OLYMPIA – Allstate Insurance is dropping its earthquake coverage in Washington state, a move that affects more than 40,000 customers.
Instead, Allstate agents will begin offering earthquake coverage through a California firm, Geovera, which specializes in the earthquake field, spokeswoman Caitlin Gorand said Thursday.
The change follows massive damage from recent natural disasters in the United States, particularly last year’s devastating Atlantic hurricane season.
Insurance Commissioner Mike Kreidler said he hasn’t seen any signs that other companies are backing away from earthquake insurance, but said he intends to survey insurers to determine if a trend is emerging in the state.
Allstate insures more than 245,000 homes, condos and rentals in the state, Gorand said. More than 40,000 of those customers have optional earthquake coverage, and will need to reapply through the new carrier or seek other coverage.
Port of Seattle police have stepped up security in the garage at Seattle-Tacoma International Airport after a sudden jump in the number of possible car prowls last weekend.
Beginning Monday, officers began finding an unusual number of cars with damage indicating they might have been broken into.
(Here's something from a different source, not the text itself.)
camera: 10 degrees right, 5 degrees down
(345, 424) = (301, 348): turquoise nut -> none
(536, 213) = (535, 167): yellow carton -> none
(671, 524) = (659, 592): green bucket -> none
Airport spokesman Bob Parker says 54 such cars were found, and notices were left on them to inform the owners.
So far, 17 of those people have contacted airport officials to confirm their vehicles were broken into.
Parker said the vehicles involved have been almost exclusively Ford Expeditions and F-150s.
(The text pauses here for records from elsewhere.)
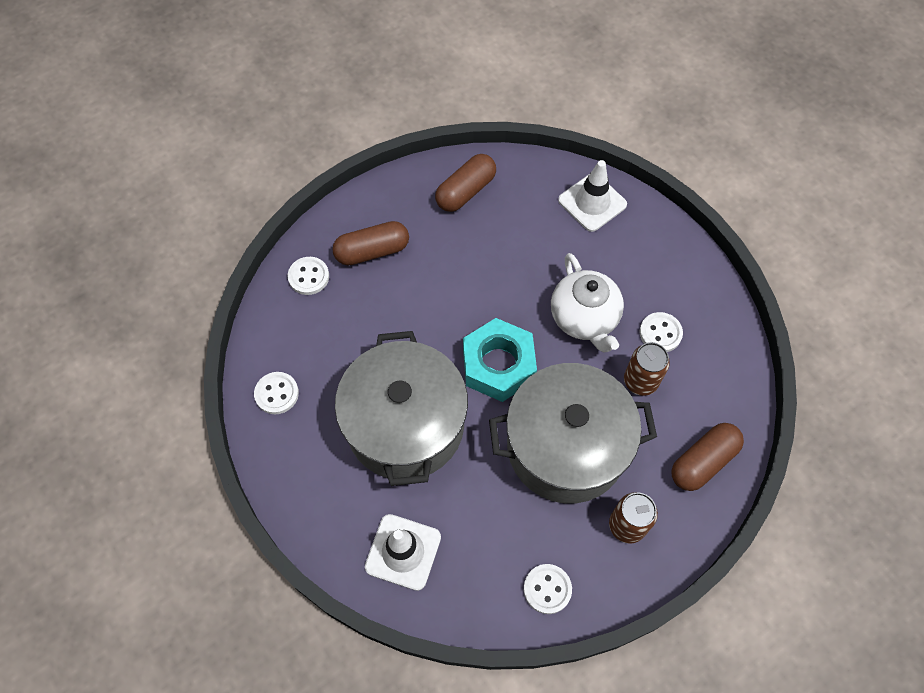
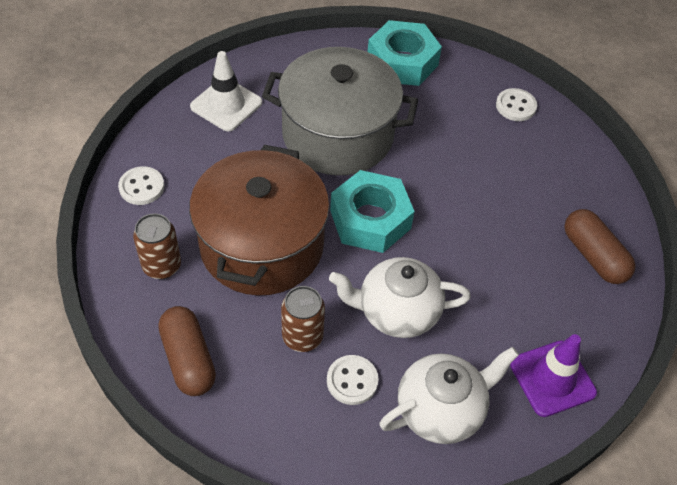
camera: 105 degrees right, 10 degrees down
(277, 394) = (402, 62): white button -> turquoise nut
(372, 251) = (533, 158): brown capsule -> none
(566, 446) = (262, 245): grey pot -> brown pot
(592, 202) = (552, 378): white traffic cone -> purple traffic cone
(653, 268) = (441, 410): none -> white teapot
He said security has been stepped up with both plainclothes and uniformed officers. He said investigators have identified a possible suspect and are trying to contact that person.
A Burlington Northern Santa Fe freight train struck and killed a woman Thursday.
About 3 a.m., a crew saw the woman just north of the pedestrian crossing at Steilacoom Park, blew the horn and slammed on the emergency brake, said Gus Melonas, a BNSF spokesman. The train was unable to stop in time.
The tracks were reopened to trains at 5:30 a.m.
Investigators were trying to determine why the woman was trespassing on the tracks, Melonas said.
A Seattle-area mosque leader who was investigated for possible ties to terrorist groups agreed Thursday to accept an order of removal from the United States, federal officials said.
Immigration Judge Victoria Young ruled in Tacoma that Abrahim Sheikh Mohamed had no legal basis to remain in the United States, according to a news release from U.S. Immigration and Customs Enforcement.
During the hearing, Immigration and Customs lawyers presented evidence that Mohamed has Kenyan citizenship. Young ordered him deported to Kenya or, if that cannot be done, to Somalia, the agency said.
Mohamed was an imam of the Abu-Bakr Mosque in Seattle’s Rainier Valley area.
He was arrested Nov. 14 at Seattle-Tacoma International Airport as he returned from a trip to Dallas. Federal officers said he lied to obtain legal asylum status after coming to the U.S. in 2000.